When Alia Starkweather teaches kids to makes paper jelly fish at the family retreat
When Ellen Putnam and Mark Dean and Toby Bobbitt sign up to be chaperons on the ASP trip
When Denise Rainville drives miles to get her kids to a youth group meeting, just before heading off to a second job
When I witness a child apologizing to another child, of his own volition and in his own words, for an offense he has given
When Pastor Vicki sits down to talk with a teen contemplating church membership
When Lukas Becker takes aside a young child who needs a little extra attention during Sunday School
When Gabrielle Hardyn comes from campus to church on a Friday night to watch young children who want to help decorate the sanctuary for Advent
When Bridget Champlin discovers that playdough is the answer to engaging a distraught child in nursery
When Skyler Keiter comes in early on Easter morning to help hang balloons and hide eggs for the kids to find after church
When I compliment Sunday School children for pictures they’ve drawn depicting the beauty of God’s creation
When, at the Christmas Eve Service, young adults who used to go to Sunday School here themselves, become role models for younger kids – Ben Cooper by narrating the Unpageant; Andy and Amy Vernon-Jones, and Olivia and Eva Feyre Febonio by lighting the tall candles
When Ralph and Linda Faulkingham invite the youth group to come sledding on the monster hill behind their house
When Charlie Camp leads kids on a remote hike in the woods and stages a fake accident, so they learn how to carry out an injured person
When Ruthie Killough-Hill, Russ Vernon-Jones, ivy Tillman and Sara Barber-Just lead discussions with the youth group about issues of race or gender identity or human sexuality
When I thank a child for offering to let another child do something that I know she wanted to do herself
When Bob Stover gives kids important jobs to do in the soup kitchen
When Ron Williams stands covered with shaving cream from head to toe because he’s just completely immersed himself in an epic battle with youth group kids at a pool party
When Marie-Dominique invites youth group kids into her home to make quiches and cakes from scratch
When Jennifer Unkles takes Sunday Funday kids on a walk outside in search of nature’s treasures
When Sarah Marshall explores themes and ideas with kids during a Sermon Take Away
When Dorothy Cresswell, Lydia Vernon-Jones, Katie Tolles or Adam Ortiz come in early on a Sunday morning to lay out materials in the Hawley Room for a thoughtfully planned Sunday School lesson
When any one of you takes a moment during coffee hour, or at some other function, to talk with our children, showing interest in them or sharing something of yourself with them . . .
Our children learn the beauty of God’s loving presence in their lives in all these widely varied and sometimes unexpected ways, and this is just a handful of examples I could mention of people in this church doing so much to embody God’s love for the sake of our children.
When the apostle Paul was teaching the people of the early church about God’s loving presence in their lives, he put it this way: “In God we live and move and have our being.” We know that loving presence.
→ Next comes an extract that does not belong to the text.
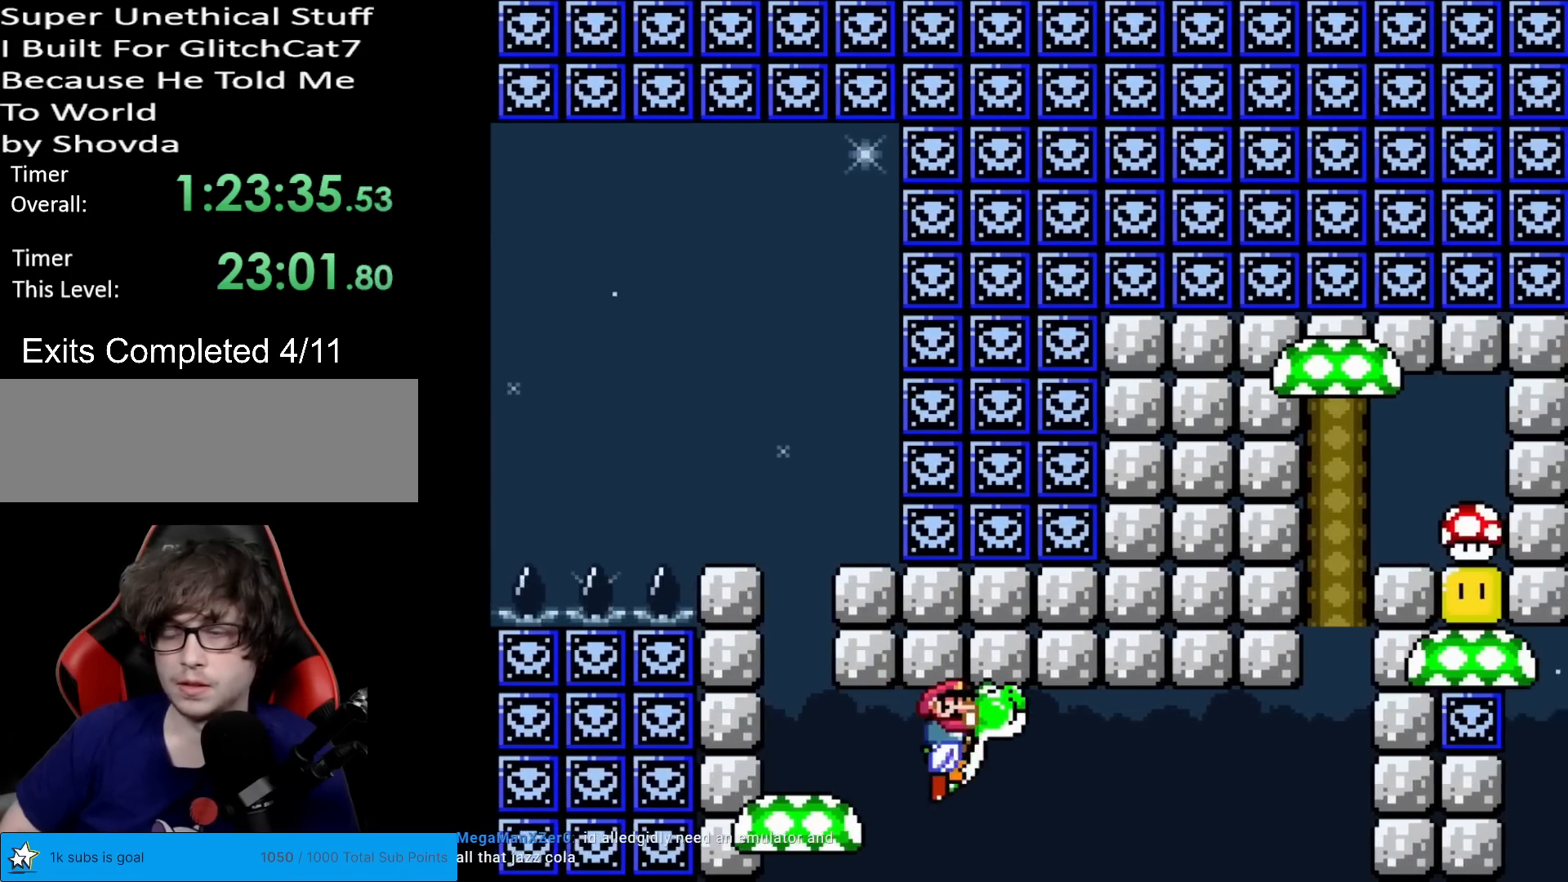
{"buttons": ["Y", "DPAD_RIGHT"], "events": [[100, "B", "up"], [150, "B", "down"], [284, "B", "up"], [384, "B", "down"], [501, "B", "up"]]}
We feel that loving presence. And we want our children to know and feel it. Because knowing and feeling God’s love makes all the difference. That is the reason for youth and family ministry at First Church. And, while some of us may have roles that are higher profile than others, each and every one of us plays a vital part in that ministry.
Thank you all for being such a good family for our children to grow up in, and to take the first steps of their spiritual journeys. Thank you for helping them to know and feel God’s love all around them. And remember, youth and family ministry happens here, in this church, because of all of us.